◆ **What this task involves**: Report each line of the records below that contains the word "above". Letter case counts when matching.

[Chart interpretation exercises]
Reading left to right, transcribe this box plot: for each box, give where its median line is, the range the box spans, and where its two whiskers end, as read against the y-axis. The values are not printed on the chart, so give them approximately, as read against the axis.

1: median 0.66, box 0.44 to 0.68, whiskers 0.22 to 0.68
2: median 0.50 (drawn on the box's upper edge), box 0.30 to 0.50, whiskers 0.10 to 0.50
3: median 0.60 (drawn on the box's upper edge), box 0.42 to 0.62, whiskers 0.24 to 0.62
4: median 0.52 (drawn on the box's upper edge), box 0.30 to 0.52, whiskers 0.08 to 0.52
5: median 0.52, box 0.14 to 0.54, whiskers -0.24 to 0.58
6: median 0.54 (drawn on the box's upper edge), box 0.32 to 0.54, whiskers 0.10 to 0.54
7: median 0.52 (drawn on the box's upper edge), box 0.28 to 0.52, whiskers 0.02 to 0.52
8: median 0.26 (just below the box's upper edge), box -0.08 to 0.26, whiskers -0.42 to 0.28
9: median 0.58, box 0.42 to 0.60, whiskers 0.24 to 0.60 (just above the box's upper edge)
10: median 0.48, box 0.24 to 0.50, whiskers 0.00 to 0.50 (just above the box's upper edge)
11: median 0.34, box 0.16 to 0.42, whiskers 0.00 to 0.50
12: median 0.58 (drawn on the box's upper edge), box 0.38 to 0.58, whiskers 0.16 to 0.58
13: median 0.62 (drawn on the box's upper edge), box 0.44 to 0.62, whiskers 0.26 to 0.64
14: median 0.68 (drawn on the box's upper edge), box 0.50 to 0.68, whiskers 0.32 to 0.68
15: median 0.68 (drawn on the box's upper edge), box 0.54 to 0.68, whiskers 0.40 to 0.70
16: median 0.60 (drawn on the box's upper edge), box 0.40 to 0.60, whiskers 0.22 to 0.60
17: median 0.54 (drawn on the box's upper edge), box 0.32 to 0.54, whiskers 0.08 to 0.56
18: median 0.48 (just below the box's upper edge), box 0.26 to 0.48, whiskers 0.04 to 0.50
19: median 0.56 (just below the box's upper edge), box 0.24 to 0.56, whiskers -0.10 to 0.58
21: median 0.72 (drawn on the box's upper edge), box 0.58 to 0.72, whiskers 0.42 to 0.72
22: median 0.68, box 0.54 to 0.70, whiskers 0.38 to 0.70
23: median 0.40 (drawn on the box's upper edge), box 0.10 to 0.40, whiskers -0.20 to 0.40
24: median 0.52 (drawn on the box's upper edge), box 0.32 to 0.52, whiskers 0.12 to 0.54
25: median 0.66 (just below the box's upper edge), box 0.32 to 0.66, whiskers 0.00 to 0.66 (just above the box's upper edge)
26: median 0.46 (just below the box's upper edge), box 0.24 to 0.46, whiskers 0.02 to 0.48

◆ **Response to this task**:
9: median 0.58, box 0.42 to 0.60, whiskers 0.24 to 0.60 (just above the box's upper edge)
10: median 0.48, box 0.24 to 0.50, whiskers 0.00 to 0.50 (just above the box's upper edge)
25: median 0.66 (just below the box's upper edge), box 0.32 to 0.66, whiskers 0.00 to 0.66 (just above the box's upper edge)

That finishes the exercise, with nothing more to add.